> _Assignment_: Each record below gets repeated exactly, and pictures stay out of the copy.

Dataset entries
○ ○ ○ ○ ○
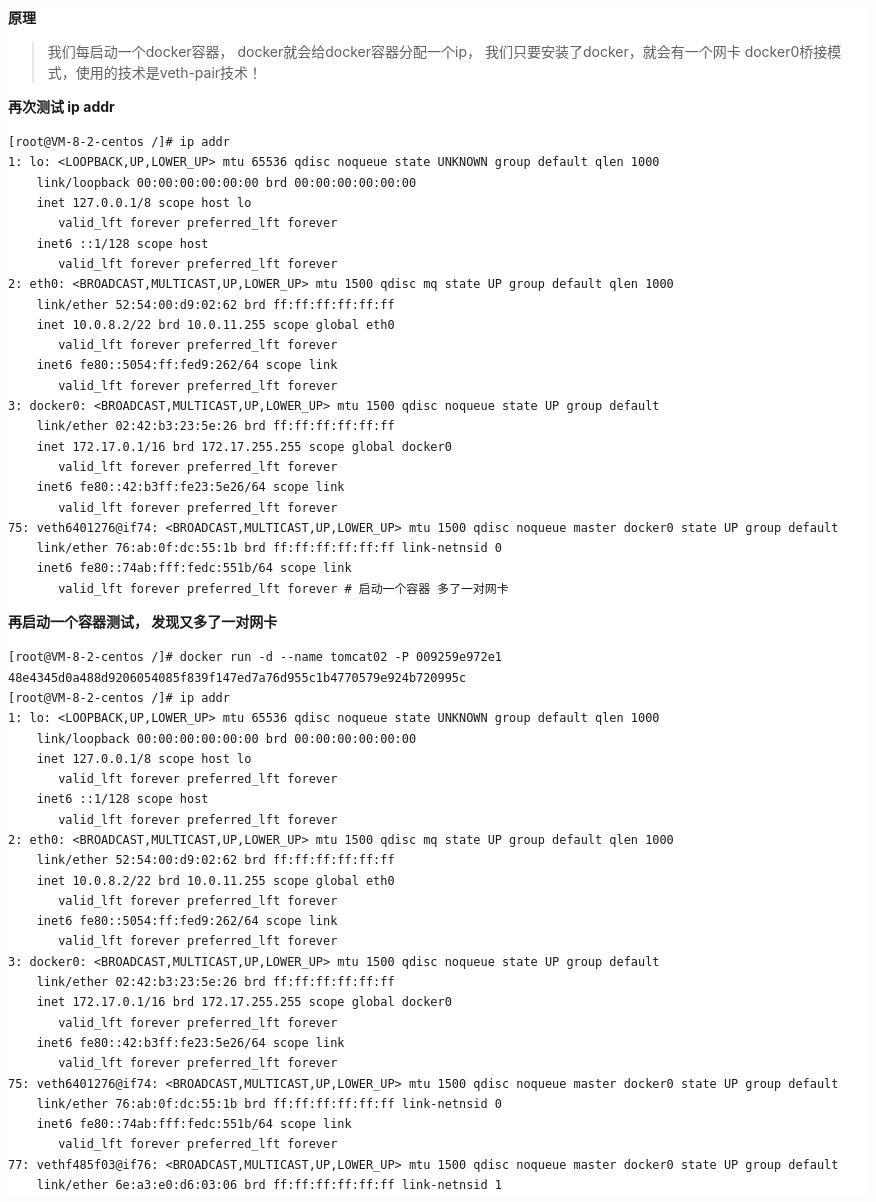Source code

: **原理**

> 我们每启动一个docker容器， docker就会给docker容器分配一个ip， 我们只要安装了docker，就会有一个网卡 docker0桥接模式，使用的技术是veth-pair技术！

**再次测试 ip addr**

```shell
[root@VM-8-2-centos /]# ip addr
1: lo: <LOOPBACK,UP,LOWER_UP> mtu 65536 qdisc noqueue state UNKNOWN group default qlen 1000
    link/loopback 00:00:00:00:00:00 brd 00:00:00:00:00:00
    inet 127.0.0.1/8 scope host lo
       valid_lft forever preferred_lft forever
    inet6 ::1/128 scope host 
       valid_lft forever preferred_lft forever
2: eth0: <BROADCAST,MULTICAST,UP,LOWER_UP> mtu 1500 qdisc mq state UP group default qlen 1000
    link/ether 52:54:00:d9:02:62 brd ff:ff:ff:ff:ff:ff
    inet 10.0.8.2/22 brd 10.0.11.255 scope global eth0
       valid_lft forever preferred_lft forever
    inet6 fe80::5054:ff:fed9:262/64 scope link 
       valid_lft forever preferred_lft forever
3: docker0: <BROADCAST,MULTICAST,UP,LOWER_UP> mtu 1500 qdisc noqueue state UP group default 
    link/ether 02:42:b3:23:5e:26 brd ff:ff:ff:ff:ff:ff
    inet 172.17.0.1/16 brd 172.17.255.255 scope global docker0
       valid_lft forever preferred_lft forever
    inet6 fe80::42:b3ff:fe23:5e26/64 scope link 
       valid_lft forever preferred_lft forever
75: veth6401276@if74: <BROADCAST,MULTICAST,UP,LOWER_UP> mtu 1500 qdisc noqueue master docker0 state UP group default 
    link/ether 76:ab:0f:dc:55:1b brd ff:ff:ff:ff:ff:ff link-netnsid 0
    inet6 fe80::74ab:fff:fedc:551b/64 scope link 
       valid_lft forever preferred_lft forever # 启动一个容器 多了一对网卡

```

**再启动一个容器测试， 发现又多了一对网卡**

```shell
[root@VM-8-2-centos /]# docker run -d --name tomcat02 -P 009259e972e1
48e4345d0a488d9206054085f839f147ed7a76d955c1b4770579e924b720995c
[root@VM-8-2-centos /]# ip addr
1: lo: <LOOPBACK,UP,LOWER_UP> mtu 65536 qdisc noqueue state UNKNOWN group default qlen 1000
    link/loopback 00:00:00:00:00:00 brd 00:00:00:00:00:00
    inet 127.0.0.1/8 scope host lo
       valid_lft forever preferred_lft forever
    inet6 ::1/128 scope host 
       valid_lft forever preferred_lft forever
2: eth0: <BROADCAST,MULTICAST,UP,LOWER_UP> mtu 1500 qdisc mq state UP group default qlen 1000
    link/ether 52:54:00:d9:02:62 brd ff:ff:ff:ff:ff:ff
    inet 10.0.8.2/22 brd 10.0.11.255 scope global eth0
       valid_lft forever preferred_lft forever
    inet6 fe80::5054:ff:fed9:262/64 scope link 
       valid_lft forever preferred_lft forever
3: docker0: <BROADCAST,MULTICAST,UP,LOWER_UP> mtu 1500 qdisc noqueue state UP group default 
    link/ether 02:42:b3:23:5e:26 brd ff:ff:ff:ff:ff:ff
    inet 172.17.0.1/16 brd 172.17.255.255 scope global docker0
       valid_lft forever preferred_lft forever
    inet6 fe80::42:b3ff:fe23:5e26/64 scope link 
       valid_lft forever preferred_lft forever
75: veth6401276@if74: <BROADCAST,MULTICAST,UP,LOWER_UP> mtu 1500 qdisc noqueue master docker0 state UP group default 
    link/ether 76:ab:0f:dc:55:1b brd ff:ff:ff:ff:ff:ff link-netnsid 0
    inet6 fe80::74ab:fff:fedc:551b/64 scope link 
       valid_lft forever preferred_lft forever
77: vethf485f03@if76: <BROADCAST,MULTICAST,UP,LOWER_UP> mtu 1500 qdisc noqueue master docker0 state UP group default 
    link/ether 6e:a3:e0:d6:03:06 brd ff:ff:ff:ff:ff:ff link-netnsid 1
```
○ ○ ○ ○ ○
> _Result of the task_:
Source code

: **原理**

> 我们每启动一个docker容器， docker就会给docker容器分配一个ip， 我们只要安装了docker，就会有一个网卡 docker0桥接模式，使用的技术是veth-pair技术！

**再次测试 ip addr**

```shell
[root@VM-8-2-centos /]# ip addr
1: lo: <LOOPBACK,UP,LOWER_UP> mtu 65536 qdisc noqueue state UNKNOWN group default qlen 1000
    link/loopback 00:00:00:00:00:00 brd 00:00:00:00:00:00
    inet 127.0.0.1/8 scope host lo
       valid_lft forever preferred_lft forever
    inet6 ::1/128 scope host 
       valid_lft forever preferred_lft forever
2: eth0: <BROADCAST,MULTICAST,UP,LOWER_UP> mtu 1500 qdisc mq state UP group default qlen 1000
    link/ether 52:54:00:d9:02:62 brd ff:ff:ff:ff:ff:ff
    inet 10.0.8.2/22 brd 10.0.11.255 scope global eth0
       valid_lft forever preferred_lft forever
    inet6 fe80::5054:ff:fed9:262/64 scope link 
       valid_lft forever preferred_lft forever
3: docker0: <BROADCAST,MULTICAST,UP,LOWER_UP> mtu 1500 qdisc noqueue state UP group default 
    link/ether 02:42:b3:23:5e:26 brd ff:ff:ff:ff:ff:ff
    inet 172.17.0.1/16 brd 172.17.255.255 scope global docker0
       valid_lft forever preferred_lft forever
    inet6 fe80::42:b3ff:fe23:5e26/64 scope link 
       valid_lft forever preferred_lft forever
75: veth6401276@if74: <BROADCAST,MULTICAST,UP,LOWER_UP> mtu 1500 qdisc noqueue master docker0 state UP group default 
    link/ether 76:ab:0f:dc:55:1b brd ff:ff:ff:ff:ff:ff link-netnsid 0
    inet6 fe80::74ab:fff:fedc:551b/64 scope link 
       valid_lft forever preferred_lft forever # 启动一个容器 多了一对网卡

```

**再启动一个容器测试， 发现又多了一对网卡**

```shell
[root@VM-8-2-centos /]# docker run -d --name tomcat02 -P 009259e972e1
48e4345d0a488d9206054085f839f147ed7a76d955c1b4770579e924b720995c
[root@VM-8-2-centos /]# ip addr
1: lo: <LOOPBACK,UP,LOWER_UP> mtu 65536 qdisc noqueue state UNKNOWN group default qlen 1000
    link/loopback 00:00:00:00:00:00 brd 00:00:00:00:00:00
    inet 127.0.0.1/8 scope host lo
       valid_lft forever preferred_lft forever
    inet6 ::1/128 scope host 
       valid_lft forever preferred_lft forever
2: eth0: <BROADCAST,MULTICAST,UP,LOWER_UP> mtu 1500 qdisc mq state UP group default qlen 1000
    link/ether 52:54:00:d9:02:62 brd ff:ff:ff:ff:ff:ff
    inet 10.0.8.2/22 brd 10.0.11.255 scope global eth0
       valid_lft forever preferred_lft forever
    inet6 fe80::5054:ff:fed9:262/64 scope link 
       valid_lft forever preferred_lft forever
3: docker0: <BROADCAST,MULTICAST,UP,LOWER_UP> mtu 1500 qdisc noqueue state UP group default 
    link/ether 02:42:b3:23:5e:26 brd ff:ff:ff:ff:ff:ff
    inet 172.17.0.1/16 brd 172.17.255.255 scope global docker0
       valid_lft forever preferred_lft forever
    inet6 fe80::42:b3ff:fe23:5e26/64 scope link 
       valid_lft forever preferred_lft forever
75: veth6401276@if74: <BROADCAST,MULTICAST,UP,LOWER_UP> mtu 1500 qdisc noqueue master docker0 state UP group default 
    link/ether 76:ab:0f:dc:55:1b brd ff:ff:ff:ff:ff:ff link-netnsid 0
    inet6 fe80::74ab:fff:fedc:551b/64 scope link 
       valid_lft forever preferred_lft forever
77: vethf485f03@if76: <BROADCAST,MULTICAST,UP,LOWER_UP> mtu 1500 qdisc noqueue master docker0 state UP group default 
    link/ether 6e:a3:e0:d6:03:06 brd ff:ff:ff:ff:ff:ff link-netnsid 1
```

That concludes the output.